*Data records*
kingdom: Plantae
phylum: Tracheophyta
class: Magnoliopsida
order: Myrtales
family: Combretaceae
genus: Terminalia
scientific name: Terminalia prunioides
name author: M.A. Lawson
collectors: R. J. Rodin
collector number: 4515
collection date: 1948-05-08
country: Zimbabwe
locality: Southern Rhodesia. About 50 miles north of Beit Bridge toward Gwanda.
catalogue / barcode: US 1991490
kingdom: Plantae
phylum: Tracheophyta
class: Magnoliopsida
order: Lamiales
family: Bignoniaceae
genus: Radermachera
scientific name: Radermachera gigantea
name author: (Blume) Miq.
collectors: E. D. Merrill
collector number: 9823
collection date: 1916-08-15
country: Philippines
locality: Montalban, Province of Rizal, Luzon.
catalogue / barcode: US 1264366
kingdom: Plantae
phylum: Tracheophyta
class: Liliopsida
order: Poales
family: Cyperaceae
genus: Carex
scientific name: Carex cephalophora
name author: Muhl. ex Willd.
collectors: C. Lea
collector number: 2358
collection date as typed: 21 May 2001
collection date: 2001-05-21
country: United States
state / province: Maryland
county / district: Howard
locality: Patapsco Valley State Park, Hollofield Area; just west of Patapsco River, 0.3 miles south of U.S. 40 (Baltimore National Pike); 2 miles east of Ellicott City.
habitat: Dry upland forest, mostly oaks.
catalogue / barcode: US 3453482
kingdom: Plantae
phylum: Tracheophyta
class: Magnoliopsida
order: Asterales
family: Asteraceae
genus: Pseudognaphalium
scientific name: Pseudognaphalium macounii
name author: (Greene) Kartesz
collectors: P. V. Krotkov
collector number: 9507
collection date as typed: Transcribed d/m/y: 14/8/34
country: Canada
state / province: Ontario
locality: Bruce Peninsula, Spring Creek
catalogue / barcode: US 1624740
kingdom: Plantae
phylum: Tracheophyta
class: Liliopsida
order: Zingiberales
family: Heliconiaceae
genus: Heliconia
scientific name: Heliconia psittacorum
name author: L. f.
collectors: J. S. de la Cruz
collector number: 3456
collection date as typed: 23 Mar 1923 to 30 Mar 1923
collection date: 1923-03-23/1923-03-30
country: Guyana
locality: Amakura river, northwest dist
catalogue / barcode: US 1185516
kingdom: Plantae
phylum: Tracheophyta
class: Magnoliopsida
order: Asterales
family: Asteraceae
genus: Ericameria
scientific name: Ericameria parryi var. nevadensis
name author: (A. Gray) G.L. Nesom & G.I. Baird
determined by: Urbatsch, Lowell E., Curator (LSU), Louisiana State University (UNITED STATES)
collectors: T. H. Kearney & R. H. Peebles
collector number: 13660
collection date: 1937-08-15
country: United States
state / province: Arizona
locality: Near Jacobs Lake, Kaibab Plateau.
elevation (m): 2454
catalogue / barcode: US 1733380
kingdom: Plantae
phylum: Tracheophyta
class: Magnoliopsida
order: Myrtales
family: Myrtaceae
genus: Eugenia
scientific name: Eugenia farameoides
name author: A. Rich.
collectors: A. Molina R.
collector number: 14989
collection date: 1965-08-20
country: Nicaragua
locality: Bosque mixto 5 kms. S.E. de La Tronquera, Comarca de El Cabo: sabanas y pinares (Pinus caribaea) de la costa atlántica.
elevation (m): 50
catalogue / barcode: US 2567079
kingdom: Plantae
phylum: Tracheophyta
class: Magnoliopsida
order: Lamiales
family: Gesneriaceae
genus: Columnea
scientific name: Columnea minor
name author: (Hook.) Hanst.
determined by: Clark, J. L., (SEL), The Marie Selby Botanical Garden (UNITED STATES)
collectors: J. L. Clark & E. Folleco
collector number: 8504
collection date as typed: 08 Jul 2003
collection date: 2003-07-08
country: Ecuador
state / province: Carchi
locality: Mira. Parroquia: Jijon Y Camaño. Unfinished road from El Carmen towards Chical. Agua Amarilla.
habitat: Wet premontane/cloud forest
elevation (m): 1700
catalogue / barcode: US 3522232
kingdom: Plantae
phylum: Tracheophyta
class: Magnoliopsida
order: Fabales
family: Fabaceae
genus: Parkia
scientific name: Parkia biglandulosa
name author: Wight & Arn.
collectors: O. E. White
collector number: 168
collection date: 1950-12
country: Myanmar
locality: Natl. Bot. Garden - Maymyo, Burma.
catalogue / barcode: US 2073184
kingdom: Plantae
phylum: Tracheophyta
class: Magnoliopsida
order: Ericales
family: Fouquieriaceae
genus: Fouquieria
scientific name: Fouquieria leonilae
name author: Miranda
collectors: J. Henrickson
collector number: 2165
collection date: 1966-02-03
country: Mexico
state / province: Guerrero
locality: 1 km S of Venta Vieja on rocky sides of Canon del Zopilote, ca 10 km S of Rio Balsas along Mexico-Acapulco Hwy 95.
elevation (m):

*Work required*
Can you reproduce the material above word for word, starting with the line that contains "country: Guyana" and continuing through the line that contains "catalogue / barcode: US 2073184", both included?

*Answer to the exercise*
country: Guyana
locality: Amakura river, northwest dist
catalogue / barcode: US 1185516
kingdom: Plantae
phylum: Tracheophyta
class: Magnoliopsida
order: Asterales
family: Asteraceae
genus: Ericameria
scientific name: Ericameria parryi var. nevadensis
name author: (A. Gray) G.L. Nesom & G.I. Baird
determined by: Urbatsch, Lowell E., Curator (LSU), Louisiana State University (UNITED STATES)
collectors: T. H. Kearney & R. H. Peebles
collector number: 13660
collection date: 1937-08-15
country: United States
state / province: Arizona
locality: Near Jacobs Lake, Kaibab Plateau.
elevation (m): 2454
catalogue / barcode: US 1733380
kingdom: Plantae
phylum: Tracheophyta
class: Magnoliopsida
order: Myrtales
family: Myrtaceae
genus: Eugenia
scientific name: Eugenia farameoides
name author: A. Rich.
collectors: A. Molina R.
collector number: 14989
collection date: 1965-08-20
country: Nicaragua
locality: Bosque mixto 5 kms. S.E. de La Tronquera, Comarca de El Cabo: sabanas y pinares (Pinus caribaea) de la costa atlántica.
elevation (m): 50
catalogue / barcode: US 2567079
kingdom: Plantae
phylum: Tracheophyta
class: Magnoliopsida
order: Lamiales
family: Gesneriaceae
genus: Columnea
scientific name: Columnea minor
name author: (Hook.) Hanst.
determined by: Clark, J. L., (SEL), The Marie Selby Botanical Garden (UNITED STATES)
collectors: J. L. Clark & E. Folleco
collector number: 8504
collection date as typed: 08 Jul 2003
collection date: 2003-07-08
country: Ecuador
state / province: Carchi
locality: Mira. Parroquia: Jijon Y Camaño. Unfinished road from El Carmen towards Chical. Agua Amarilla.
habitat: Wet premontane/cloud forest
elevation (m): 1700
catalogue / barcode: US 3522232
kingdom: Plantae
phylum: Tracheophyta
class: Magnoliopsida
order: Fabales
family: Fabaceae
genus: Parkia
scientific name: Parkia biglandulosa
name author: Wight & Arn.
collectors: O. E. White
collector number: 168
collection date: 1950-12
country: Myanmar
locality: Natl. Bot. Garden - Maymyo, Burma.
catalogue / barcode: US 2073184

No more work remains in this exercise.